Three Imaginary Girls

Seattle's Indie-Pop Press – Music Reviews, Film Reviews, and Big Fun

The Lucksmiths' Warmer Corners is chock-a-block full of sweet pop songs about longing and loathing, loving and licking, learning and leaving. A band of Australian natives, the twelve tracks on this their fifth full-length present a band rooted in authentic witty-pop/poppy-wit sensibilities, who pull off sounding personal and real enough to be your best friend's older brother's band, even with an instrumentation more common to radio-hit, single-happy, major-label, extremely-pretty MTVers.

The latest effort continues to blend Belle and Sebastian, the Smiths and Jonathan Richman — in terms of structure and lyrics — not just some ambiguous idea of "this sounds like". See track four, "Now I'm Even Further Away," for example:

"My one desire is that beautiful sound / The sound of your voice / Tickling inside my mind now."

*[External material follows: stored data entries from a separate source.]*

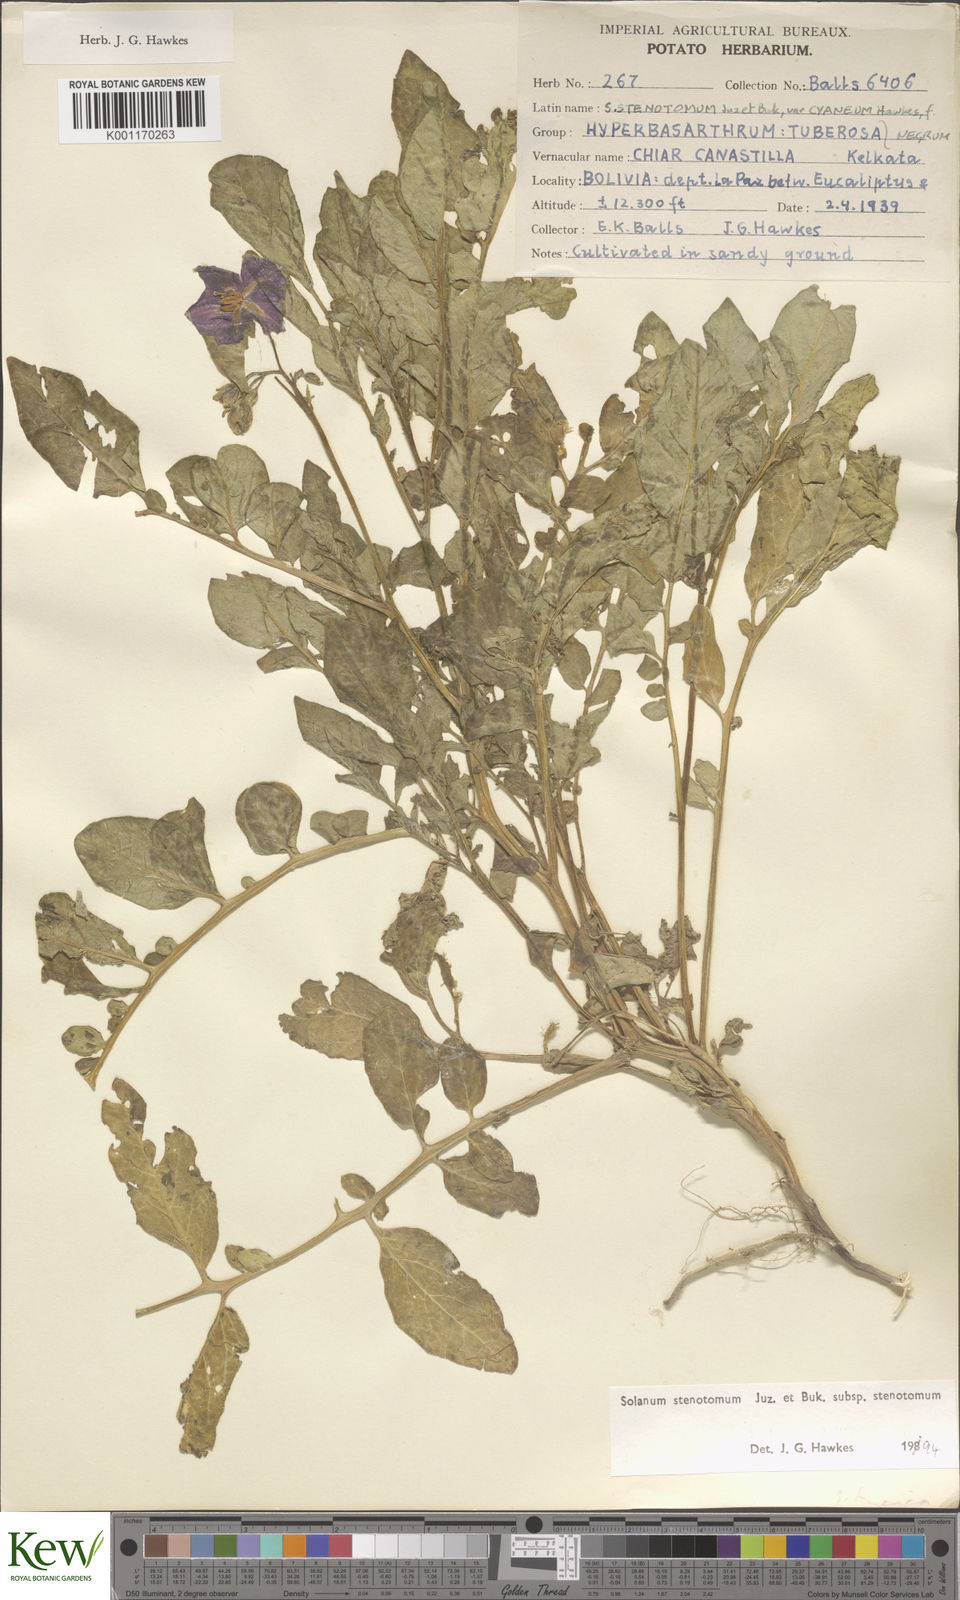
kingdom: Plantae
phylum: Tracheophyta
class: Magnoliopsida
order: Solanales
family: Solanaceae
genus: Solanum
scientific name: Solanum tuberosum
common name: Potato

Nice, isn't it? Now take track six, "Sunlight in a Jar":

"I tried to write an opera for us, but I didn't get that far, 'cause trying to sum you up in song's like catching sunlight in a jar."

Even nicer, isn't it?

The Lucksmiths' biggest accomplishement with this record is that there simply is nothing wrong with it. Their gloriously-sweet and accessible melodies, their swing-strumming clean electric guitars — and even sometimes those usually-deadly string and horn orchestrations — leave the listener with an overwhelming sense of happiness and contentedness. The Lucksmiths, simply put, have a strong, confident command of what a "good pop song" should be. And on Warmer Corners they give us a bucket full of twelve very good songs.